Mick Ferry: Sod It!
Note: This review is from 2011
It might have already felt, in recent days, as if the apocalypse was coming but Mick Ferry reminds us that we should be putting the actual date in our diaries as 21st December 2012, when Mayan prophecies dictate that the sands of time eventually run out for us.
It so happens that his girlfriend 's birthday falls on the same day and so, apart from moving celebrations to the night before, it has set Ferry thinking about contingency plans and how impending doom has prioritised the size of his worries. It’s an easy and familiar premise giving an already comfortable performer like Ferry bags of room for manoeuvre.
The 42-year-old starts by re-capping on some of the nightmare visions his generation faced including the Cold War, where we had only four minutes to the end of the world, and the one-woman Armageddon that was Margaret Thatcher.

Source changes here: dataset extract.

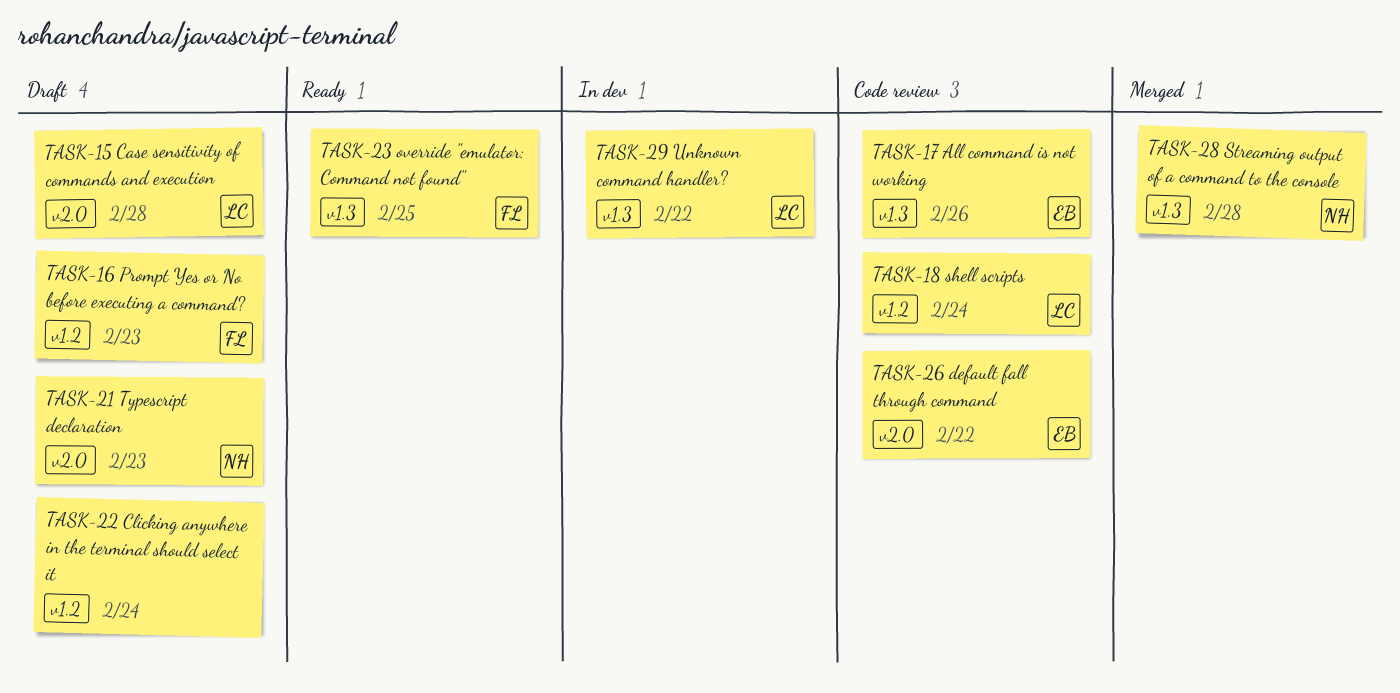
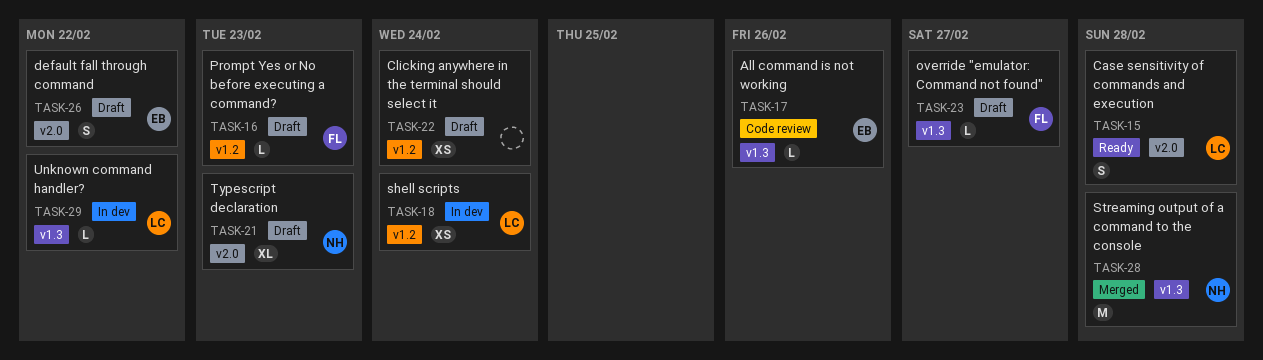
TASK-15, status: Draft -> Ready
TASK-18, status: Code review -> In dev
TASK-23, status: Ready -> Draft
TASK-23, due: Feb 25 -> Feb 27
TASK-26, status: Code review -> Draft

For some in his audience this means nothing, although on a previous night at 19-year old girl reassures Ferry that she studied Thatcher's reign in her history class. Ferry duly feels old (as then do I) and proceeds to age himself further later on with a list of indie legends that constitute his music taste.
Albums from artists like The Fall, The Smiths, Depeche Mode and New Order would no doubt feature in Ferry's bunker, the one he will be building to survive doomsday, were it survivable. He asks us what items we would take in and finds another youngster volunteering ‘laptop’, so we all have a good old laugh at the idea of finding wi-fi in a post-apocalyptic wasteland.
This end of days extravaganza is itself ended with a gameshow, introduced by a voiceover from none other than E4's legend Peter Dixon. There's a round on euphemisms, but however playful it is, it's a bit of a cop-out, really.